7 Tips for Not Personalizing
|If you want more tips for not overly personalizing events, comments and actions, and decreasing rumination, you’ll find heaps of simple, practical solutions in The Anxiety Toolkit, especially in chapter 5 (rumination) and chapter 7 (fear of feedback and criticism).
1. Don’t catastrophize knock backs
– If you get a rejection, it doesn’t mean you’re never going to be successful.
– If you get negative feedback on a piece of work, it doesn’t mean you have no capacity to become better at it or that you’re not talented.
If you find yourself personalizing, ask yourself whether you’re catastrophizing.
2. Be gentler to yourself about your imperfections, mistakes, and times when you’re not as good at something as you’d like to be.
If you can learn to be nicer to yourself about your imperfections, you won’t automatically jump to feeling attacked when other people make comments.
3. Frame not personalizing as a positive goal
For example, frame not personalizing at work as part of being professional and robust. Recognize that if you show that you don’t excessively personalize negative feedback (at work and in your personal relationships), people will be more likely to give you accurate feedback rather than give you confusing feedback because they’re attempting to protect your feelings.

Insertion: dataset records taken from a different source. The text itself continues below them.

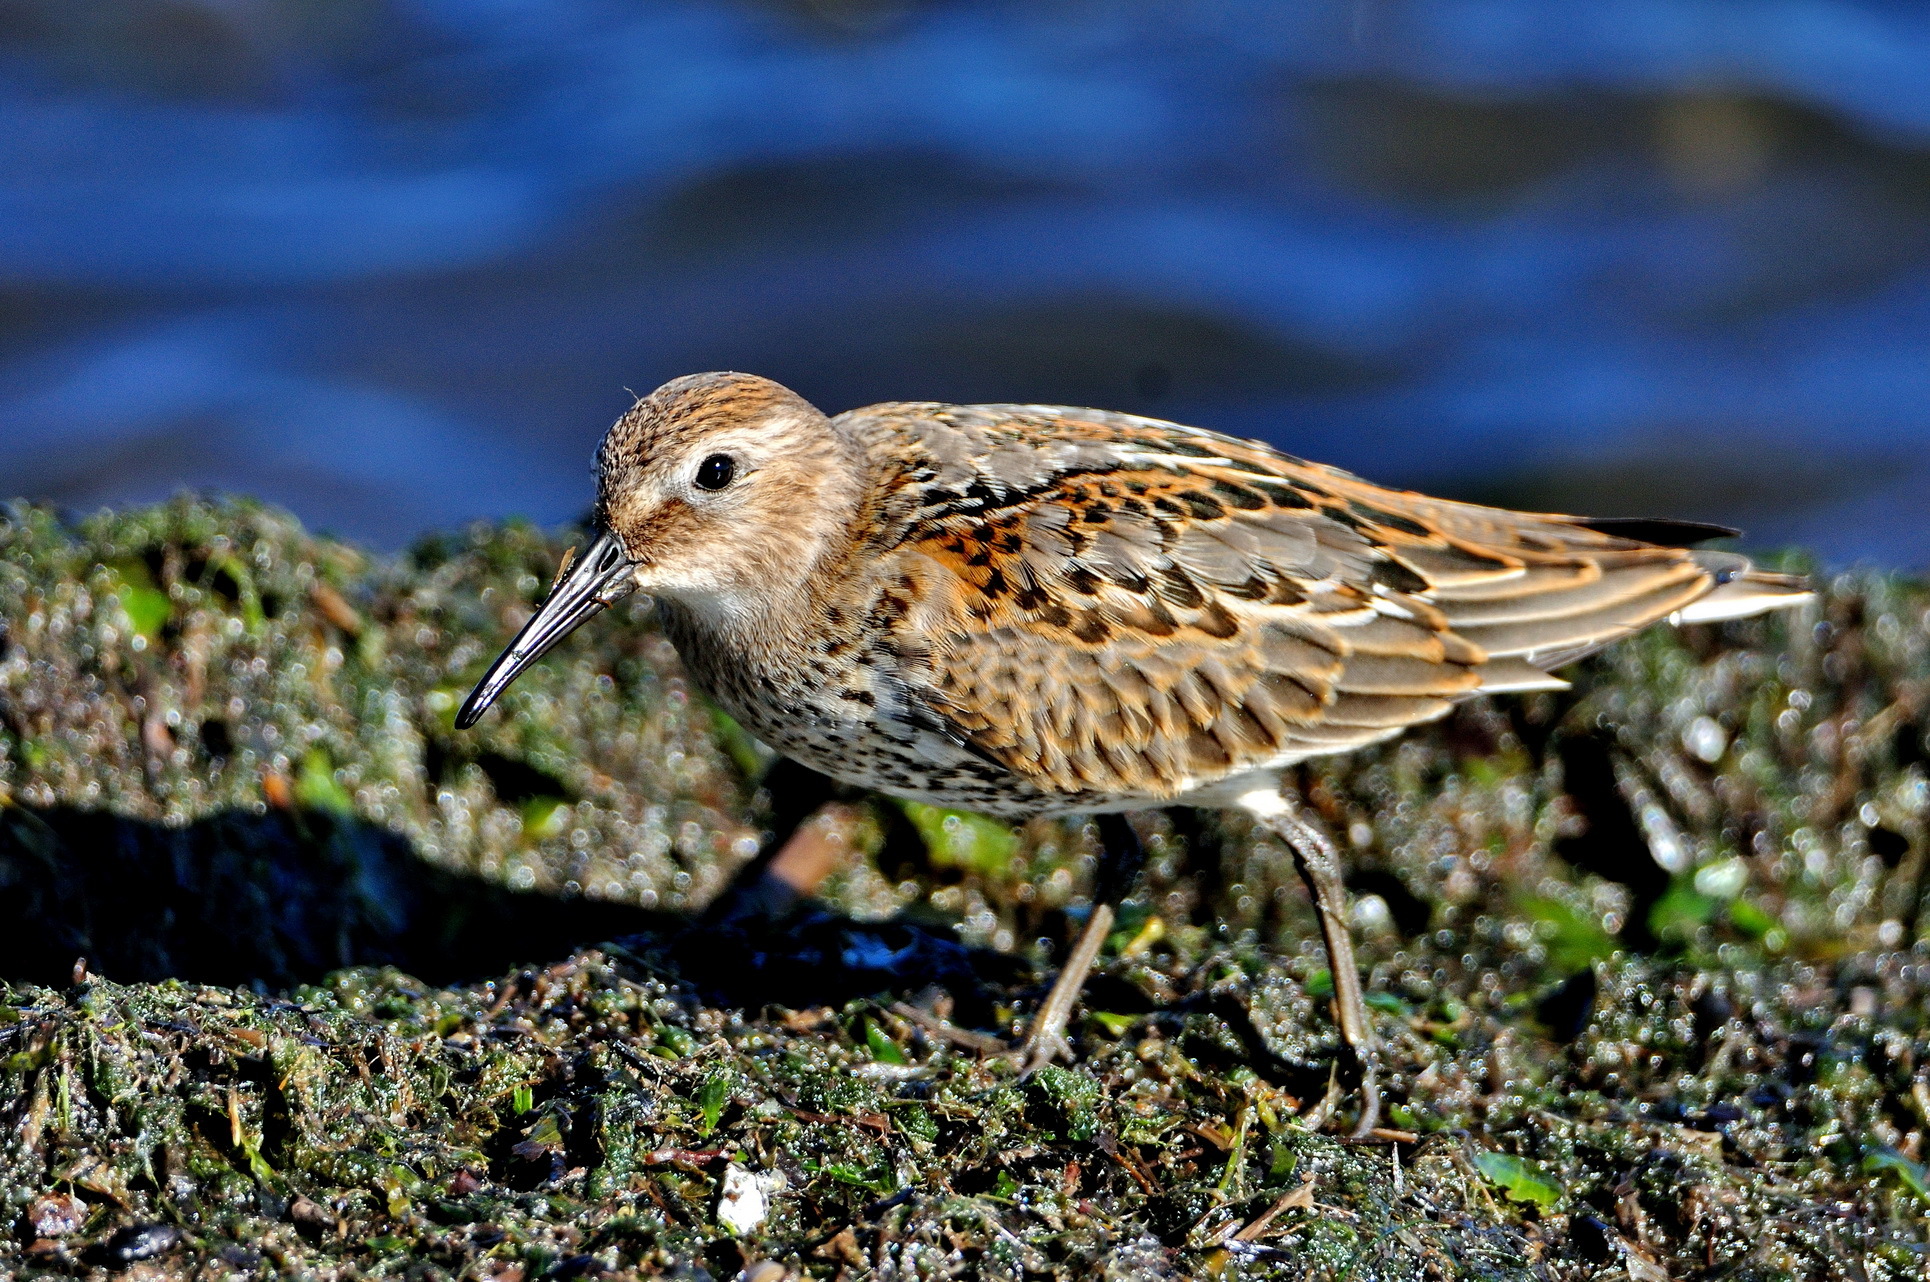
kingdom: Animalia
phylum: Chordata
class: Aves
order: Charadriiformes
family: Scolopacidae
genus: Calidris
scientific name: Calidris alpina
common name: Dunlin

4. Learn to label your emotions accurately
Emotions drive thoughts as much as thoughts drive emotions.
What emotions trigger personalizing for you? e.g., anxiety, embarrassment, disappointment, anger.
If you can label your emotional reactions accurately, you can then focus on doing some appropriate self care to deal with that emotion. Once the emotion subsides, so will the personalizing. A lot of the time, appropriate self care for emotions just involves accepting that you’re having the emotion and patiently waiting for it to pass. The things people do to try to “get rid of” their emotions usually end up causing more harm than good.
5. Put yourself in situations in which rejection is likely (but doesn’t have any major negative consequences)
Doing things like making requests when you expect you might be told “no” will help you learn that rejection often isn’t personal. Learning through doing behavioral experiments is the BEST way to change thoughts.
6. Don’t try to overcompensate for fears of not being liked by being excessively eager to please.
People who personalize often have attachment anxiety. If you act excessively eager to please, you’ll just end up believing that it’s the only way to be accepted. Be warm but have good boundaries.
7. Believe in your capacity to become someone that doesn’t excessively personalize things.
I see a lot of people who seem to have accepted that they’re doomed to a life time of being ruminators etc. You can change your cognitive style.